Desde lo alto de la escalera el barbijo colgando bajo el mentón hacía parecer al malevo con una temible garganta negra. Por las escaleras subían a los saltos tres hombres. Los tíos. El segundo traía una escopeta. La vieja aferrada al final de la balaustrada arengaba: “¡Que no se lo lleve! ¡Que no se lo lleve!”. Los hijos varones se le echaron encima con furor. Chávez arrojó la presa y dio un paso atrás, arriba. Desenfundó la Gloc y empuñó el Cold que llevaba en el cinturón (le había gustado el modelo). Con un arma en cada mano resolvió la situación. Se movió para quedar protegido tras el cuerpo del primero y evitar darle ángulo al segundo para dispararle. Luego balazo en la pierna y embestida para lanzar por la baranda al primero, disparando a la vez un tiro un hombro y otro en el biceps que sostenían la escopeta.
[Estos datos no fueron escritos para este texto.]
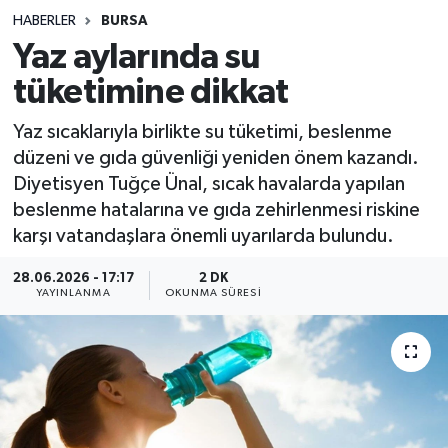
HABERLER
BURSA
Sağlık
Yaz aylarında su
tüketimine dikkat
Spor
Yaz sıcaklarıyla birlikte su tüketimi, beslenme
Teknoloji
düzeni ve gıda güvenliği yeniden önem kazandı.
Diyetisyen Tuğçe Ünal, sıcak havalarda yapılan
Yaşam
beslenme hatalarına ve gıda zehirlenmesi riskine
karşı vatandaşlara önemli uyarılarda bulundu.
28.06.2026 - 17:17
2 DK
YAYINLANMA
OKUNMA SÜRESI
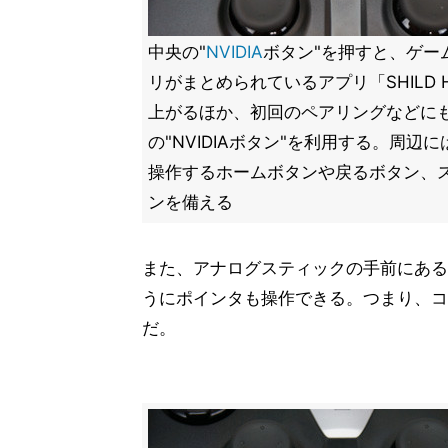
中央の"
NVIDIA
ボタン"を押すと、ゲー
リがまとめられているアプリ「SHILD 
上がるほか、初回のペアリングなどに
の"NVIDIAボタン"を利用する。周辺にはA
操作するホームボタンや戻るボタン、
ンを備える
また、アナログスティックの手前にある
うにポインタも操作できる。つまり、コン
だ。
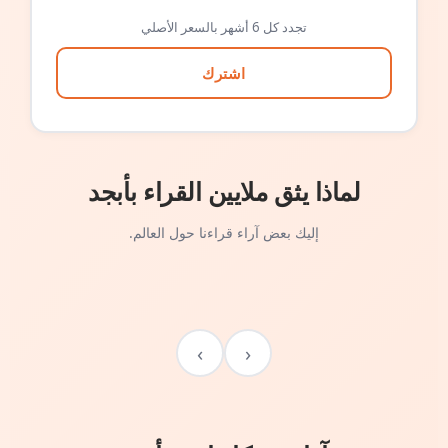
تجدد كل 6 أشهر بالسعر الأصلي
اشترك
لماذا يثق ملايين القراء بأبجد
إليك بعض آراء قراءنا حول العالم.
›
‹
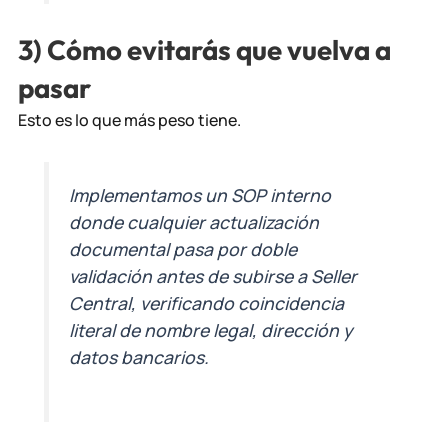
3) Cómo evitarás que vuelva a
pasar
Esto es lo que más peso tiene.
Implementamos un SOP interno
donde cualquier actualización
documental pasa por doble
validación antes de subirse a Seller
Central, verificando coincidencia
literal de nombre legal, dirección y
datos bancarios.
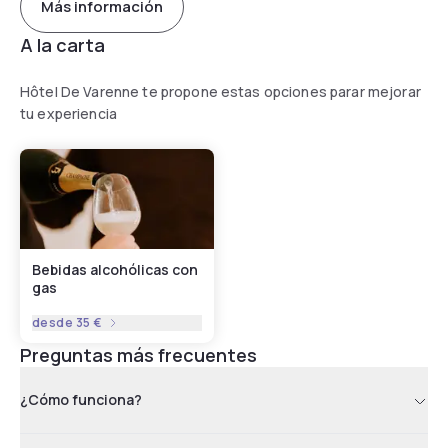
Más información
A la carta
Hôtel De Varenne te propone estas opciones parar mejorar
tu experiencia
Bebidas alcohólicas con
gas
desde
35 €
Preguntas más frecuentes
¿Cómo funciona?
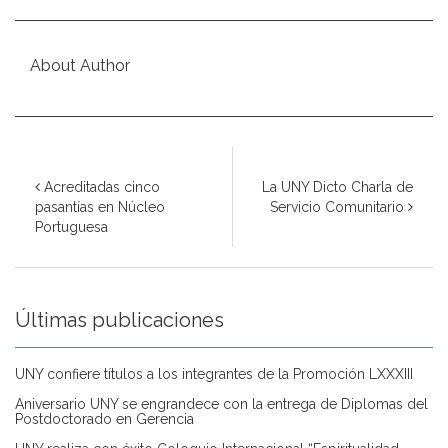
About Author
Acreditadas cinco
La UNY Dicto Charla de
pasantías en Núcleo
Servicio Comunitario
Portuguesa
Últimas publicaciones
UNY confiere títulos a los integrantes de la Promoción LXXXIII
Aniversario UNY se engrandece con la entrega de Diplomas del
Postdoctorado en Gerencia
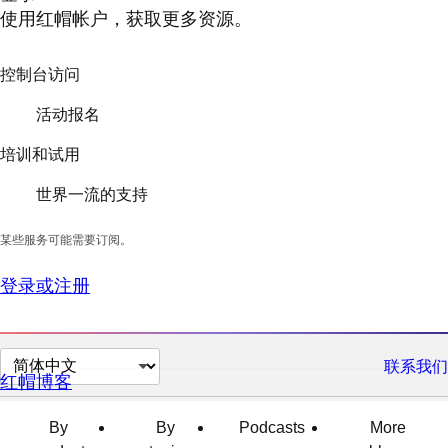
使用红帽帐户，获取更多资源。
控制台访问
活动报名
培训和试用
世界一流的支持
某些服务可能需要订阅。
登录或注册
切
联系我们
红帽博客
换
页
By
By
Podcasts
More
面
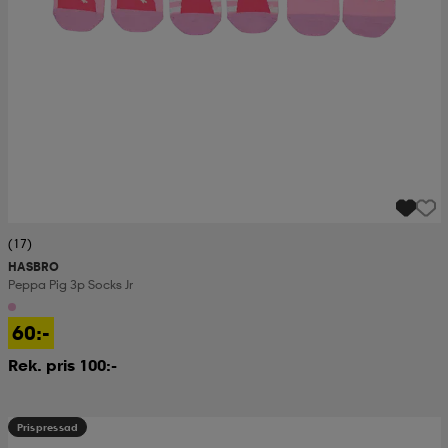
(17)
HASBRO
Peppa Pig 3p Socks Jr
60:-
Rek. pris 100:-
Prispressad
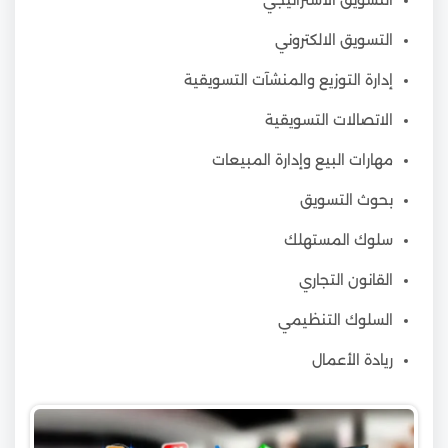
التسويق الالكتروني
إدارة التوزيع والمنشآت التسويقية
الاتصالات التسويقية
مهارات البيع وإدارة المبيعات
بحوث التسويق
سلوك المستهلك
القانون التجاري
السلوك التنظيمي
ريادة الأعمال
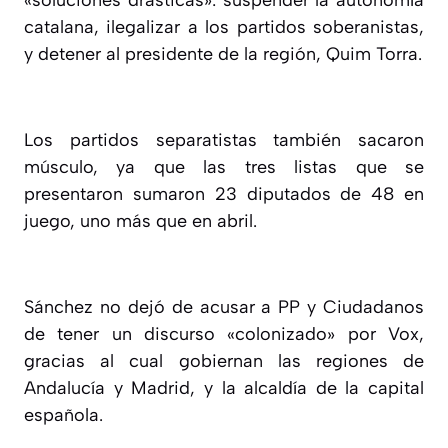
catalana, ilegalizar a los partidos soberanistas,
y detener al presidente de la región, Quim Torra.
Los partidos separatistas también sacaron
músculo, ya que las tres listas que se
presentaron sumaron 23 diputados de 48 en
juego, uno más que en abril.
Sánchez no dejó de acusar a PP y Ciudadanos
de tener un discurso «colonizado» por Vox,
gracias al cual gobiernan las regiones de
Andalucía y Madrid, y la alcaldía de la capital
española.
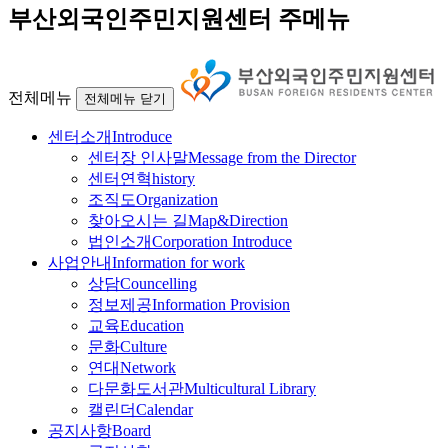
부산외국인주민지원센터 주메뉴
전체메뉴
전체메뉴 닫기
센터소개
Introduce
센터장 인사말
Message from the Director
센터연혁
history
조직도
Organization
찾아오시는 길
Map&Direction
법인소개
Corporation Introduce
사업안내
Information for work
상담
Councelling
정보제공
Information Provision
교육
Education
문화
Culture
연대
Network
다문화도서관
Multicultural Library
캘린더
Calendar
공지사항
Board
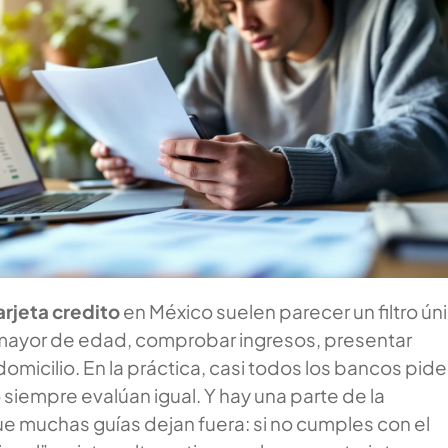
arjeta credito
en México suelen parecer un filtro ún
r mayor de edad, comprobar ingresos, presentar
domicilio. En la práctica, casi todos los bancos pide
iempre evalúan igual. Y hay una parte de la
e muchas guías dejan fuera: si no cumples con el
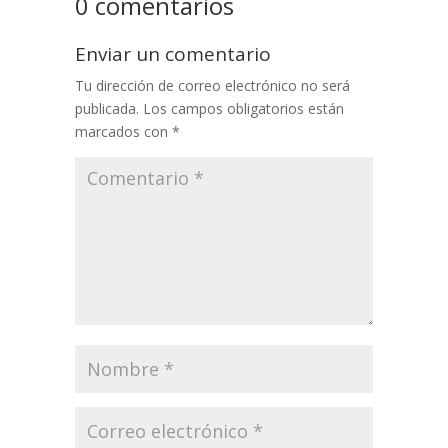
0 comentarios
Enviar un comentario
Tu dirección de correo electrónico no será
publicada.
Los campos obligatorios están
marcados con
*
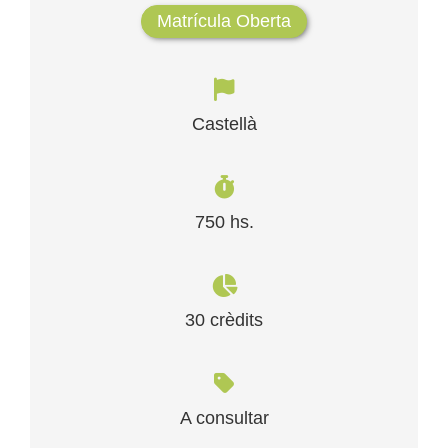
Matrícula Oberta
Castellà
750 hs.
30 crèdits
A consultar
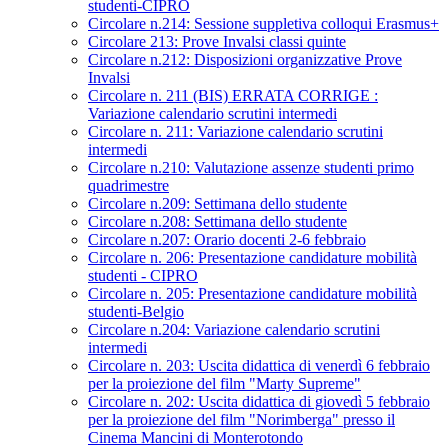
studenti-CIPRO
Circolare n.214: Sessione suppletiva colloqui Erasmus+
Circolare 213: Prove Invalsi classi quinte
Circolare n.212: Disposizioni organizzative Prove
Invalsi
Circolare n. 211 (BIS) ERRATA CORRIGE :
Variazione calendario scrutini intermedi
Circolare n. 211: Variazione calendario scrutini
intermedi
Circolare n.210: Valutazione assenze studenti primo
quadrimestre
Circolare n.209: Settimana dello studente
Circolare n.208: Settimana dello studente
Circolare n.207: Orario docenti 2-6 febbraio
Circolare n. 206: Presentazione candidature mobilità
studenti - CIPRO
Circolare n. 205: Presentazione candidature mobilità
studenti-Belgio
Circolare n.204: Variazione calendario scrutini
intermedi
Circolare n. 203: Uscita didattica di venerdì 6 febbraio
per la proiezione del film "Marty Supreme"
Circolare n. 202: Uscita didattica di giovedì 5 febbraio
per la proiezione del film "Norimberga" presso il
Cinema Mancini di Monterotondo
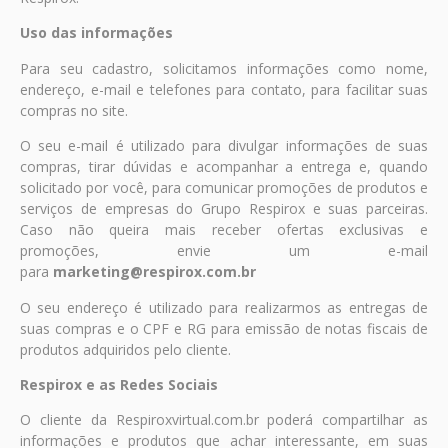
Uso das informações
Para seu cadastro, solicitamos informações como nome,
endereço, e-mail e telefones para contato, para facilitar suas
compras no site.
O seu e-mail é utilizado para divulgar informações de suas
compras, tirar dúvidas e acompanhar a entrega e, quando
solicitado por você, para comunicar promoções de produtos e
serviços de empresas do Grupo Respirox e suas parceiras.
Caso não queira mais receber ofertas exclusivas e
promoções, envie um e-mail
para
marketing@respirox.com.br
O seu endereço é utilizado para realizarmos as entregas de
suas compras e o CPF e RG para emissão de notas fiscais de
produtos adquiridos pelo cliente.
Respirox e as Redes Sociais
O cliente da Respiroxvirtual.com.br poderá compartilhar as
informações e produtos que achar interessante, em suas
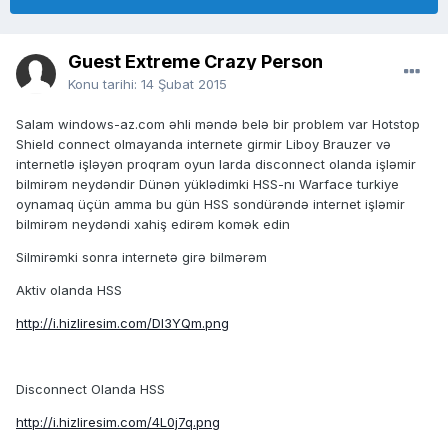
Guest Extreme Crazy Person
Konu tarihi:
14 Şubat 2015
Salam windows-az.com əhli məndə belə bir problem var Hotstop
Shield connect olmayanda internete girmir Liboy Brauzer və
internetlə işləyən proqram oyun larda disconnect olanda işləmir
bilmirəm neydəndir Dünən yüklədimki HSS-nı Warface turkiye
oynamaq üçün amma bu gün HSS sondürəndə internet işləmir
bilmirəm neydəndi xahiş edirəm komək edin
Silmirəmki sonra internetə girə bilmərəm
Aktiv olanda HSS
http://i.hizliresim.com/Dl3YQm.png
Disconnect Olanda HSS
http://i.hizliresim.com/4L0j7q.png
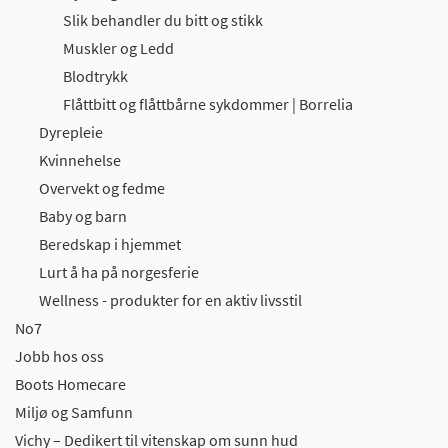
Slik behandler du bitt og stikk
Muskler og Ledd
Blodtrykk
Flåttbitt og flåttbårne sykdommer | Borrelia
Dyrepleie
Kvinnehelse
Overvekt og fedme
Baby og barn
Beredskap i hjemmet
Lurt å ha på norgesferie
Wellness - produkter for en aktiv livsstil
No7
Jobb hos oss
Boots Homecare
Miljø og Samfunn
Vichy – Dedikert til vitenskap om sunn hud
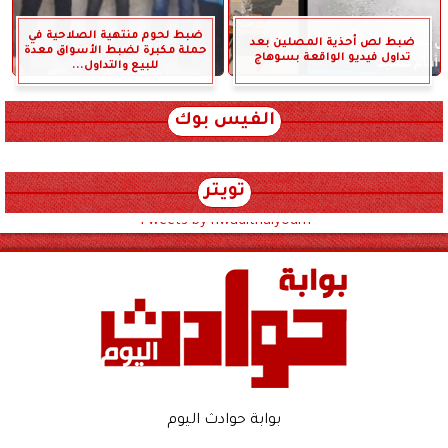
ضبط لحوم منتهية الصلاحية في
ضبط لص أحذية المصلين بعد
حملة مكبرة لضبط الأسواق معدة
تداول فيديو الواقعة بسوهاج
للبيع والتداول...
الفيس بوك
تويتر
Tweets by hwadithalyoum
بوابة حوادث اليوم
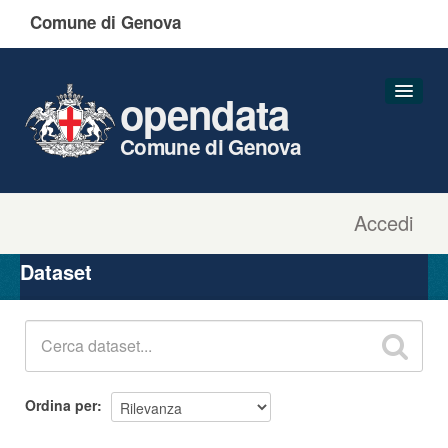
Comune di Genova
opendata
Comune di Genova
Accedi
Dataset
Organizzazioni
Dataset
Gruppi
Informazioni
Ordina per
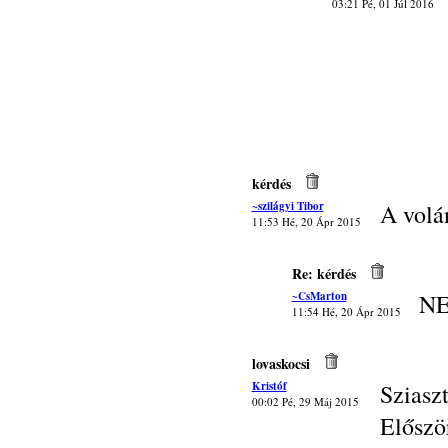
03:21 Pé, 01 Júl 2016
kérdés
~szilágyi Tibor
A volá
11:53 Hé, 20 Ápr 2015
Re: kérdés
~CsMarton
NE
11:54 Hé, 20 Ápr 2015
lovaskocsi
Kristóf
Sziasz
00:02 Pé, 29 Máj 2015
Előszö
El rifle cayó por los escalones. Su poseedor se hizo un capullo y el malevo se le fue encima al tercero que esgrimía una cuchilla en la diestra. Frenó la puñalada y le metió el caño hirviente del Cold en la boca arrancándole unos dientes y quemándole los labios y la lengua. El muchacho cubrió su cara con las manos y se acurrucó en los escalones.
Chávez regresó unos peldaños y sujetó nuevamente a Guarrechea. Lo bajó a las sacudidas. Mujeres, viejos, niños y obesos miraban agolpados en la entrada del comedor. El secuestrador pasó de largo sin mirarlos. No quería ver a la muertita.
La vieja les abrió las puertas que daban al atrio:
- ¡Lleveseló! No fue hombre para cuidar a mi nieta.
- Ponele un tiro a ella también , Chávez -rogó Guarrechea.
Caminaron los baldozones que marcaban una senda hasta el portón abierto. Chávez no hizo tiempo a subirse el barbijo.